*** Information supplied Section Begins ***
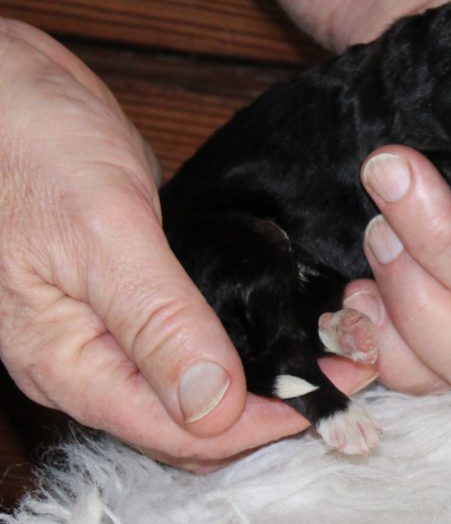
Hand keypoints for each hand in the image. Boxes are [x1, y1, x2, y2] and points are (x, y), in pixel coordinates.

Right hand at [0, 20, 375, 471]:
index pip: (178, 431)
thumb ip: (155, 320)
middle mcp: (91, 357)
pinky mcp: (139, 289)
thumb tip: (212, 406)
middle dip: (270, 405)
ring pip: (197, 381)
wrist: (10, 92)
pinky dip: (241, 338)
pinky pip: (195, 334)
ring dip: (261, 375)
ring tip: (328, 347)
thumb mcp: (103, 231)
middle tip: (344, 369)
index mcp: (70, 362)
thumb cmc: (34, 149)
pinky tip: (282, 318)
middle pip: (191, 419)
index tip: (328, 395)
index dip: (260, 424)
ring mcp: (114, 324)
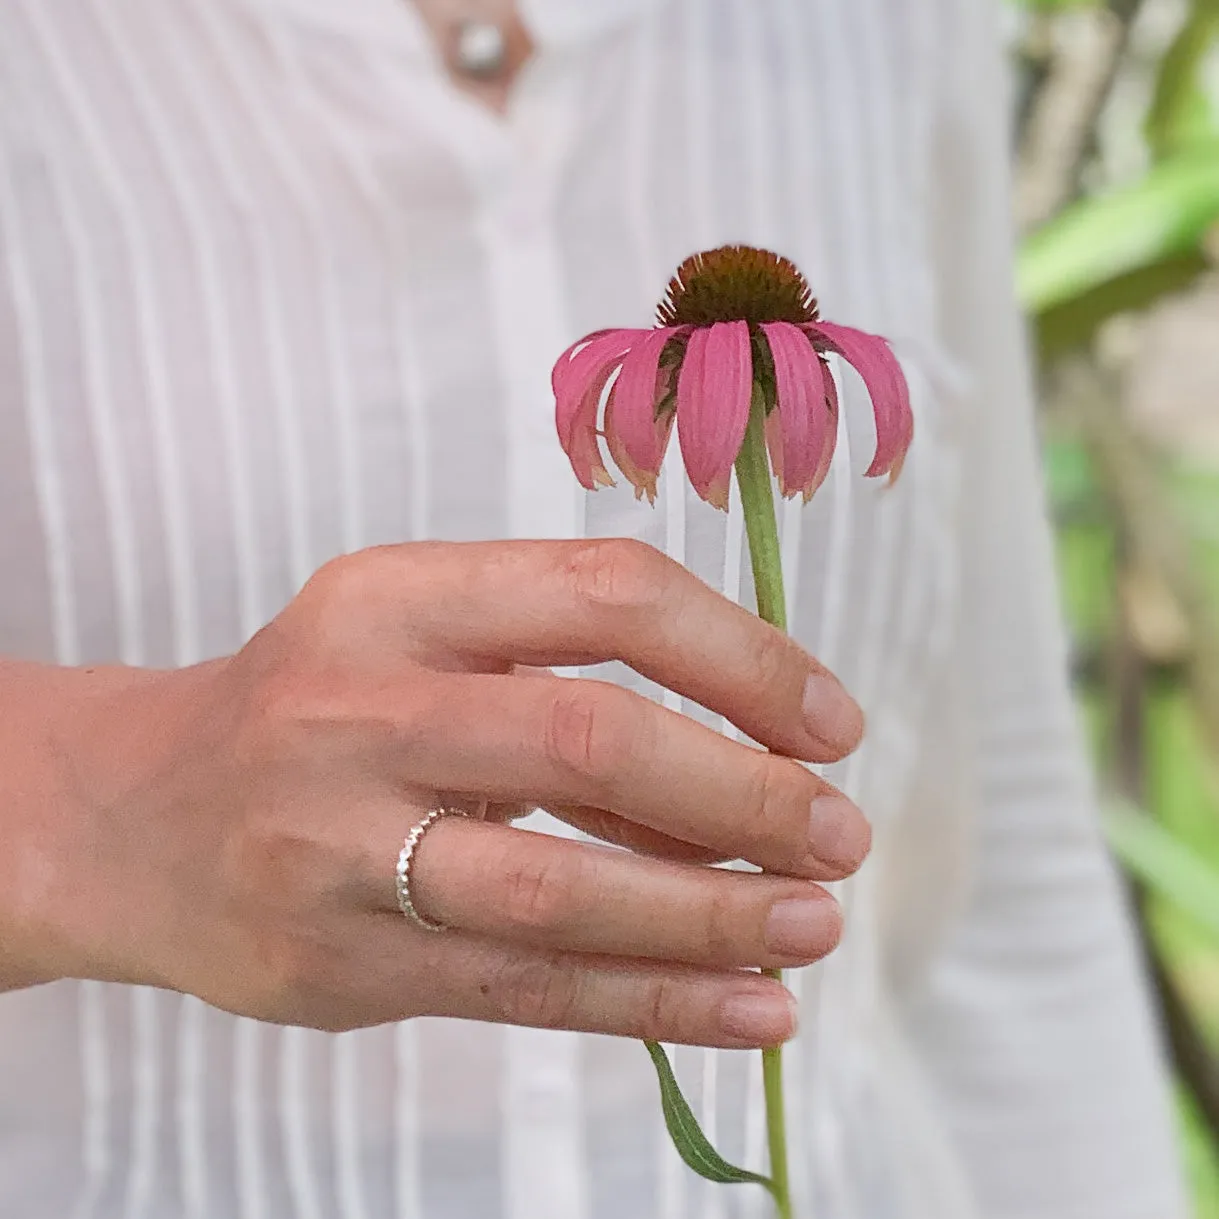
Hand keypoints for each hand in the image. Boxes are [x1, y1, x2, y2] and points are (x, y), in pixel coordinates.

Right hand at [48, 540, 867, 1046]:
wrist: (136, 816)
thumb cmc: (315, 709)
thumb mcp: (416, 643)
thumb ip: (562, 677)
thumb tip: (756, 753)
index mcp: (395, 598)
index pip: (605, 593)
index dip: (742, 656)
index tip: (828, 721)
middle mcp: (359, 709)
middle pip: (592, 739)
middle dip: (745, 792)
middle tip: (839, 835)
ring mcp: (339, 845)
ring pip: (562, 888)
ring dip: (713, 912)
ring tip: (814, 926)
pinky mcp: (342, 965)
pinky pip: (526, 989)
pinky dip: (654, 1003)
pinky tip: (749, 1011)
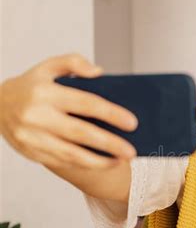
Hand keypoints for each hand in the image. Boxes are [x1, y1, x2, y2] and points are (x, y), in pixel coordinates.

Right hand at [0, 53, 137, 169]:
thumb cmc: (30, 85)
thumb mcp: (47, 66)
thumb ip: (73, 62)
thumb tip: (99, 72)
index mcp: (46, 93)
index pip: (85, 103)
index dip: (111, 114)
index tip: (132, 123)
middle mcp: (37, 116)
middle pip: (81, 133)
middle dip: (109, 143)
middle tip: (131, 151)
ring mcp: (32, 137)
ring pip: (71, 154)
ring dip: (98, 160)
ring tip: (119, 161)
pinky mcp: (31, 152)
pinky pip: (61, 161)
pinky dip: (83, 164)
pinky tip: (100, 163)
*** Information supplied Section Ends ***
- [Action item] Scan the lines above for "middle mcp: (91, 357)" and for "thumb cmc: (34, 149)". Repeat exactly the line holding each of them and every line in between.

- [Exercise response]
middle mcp: (91, 357)
pinky mcp: (139, 289)
thumb tip: (212, 406)
middle dip: (270, 405)
ring pip: (197, 381)
wrist: (10, 92)
pinky dip: (241, 338)
pinky pip: (195, 334)
ring dip: (261, 375)
ring tip: (328, 347)
thumb mcp: (103, 231)
middle tip: (344, 369)
index mcp: (70, 362)
thumb cmc: (34, 149)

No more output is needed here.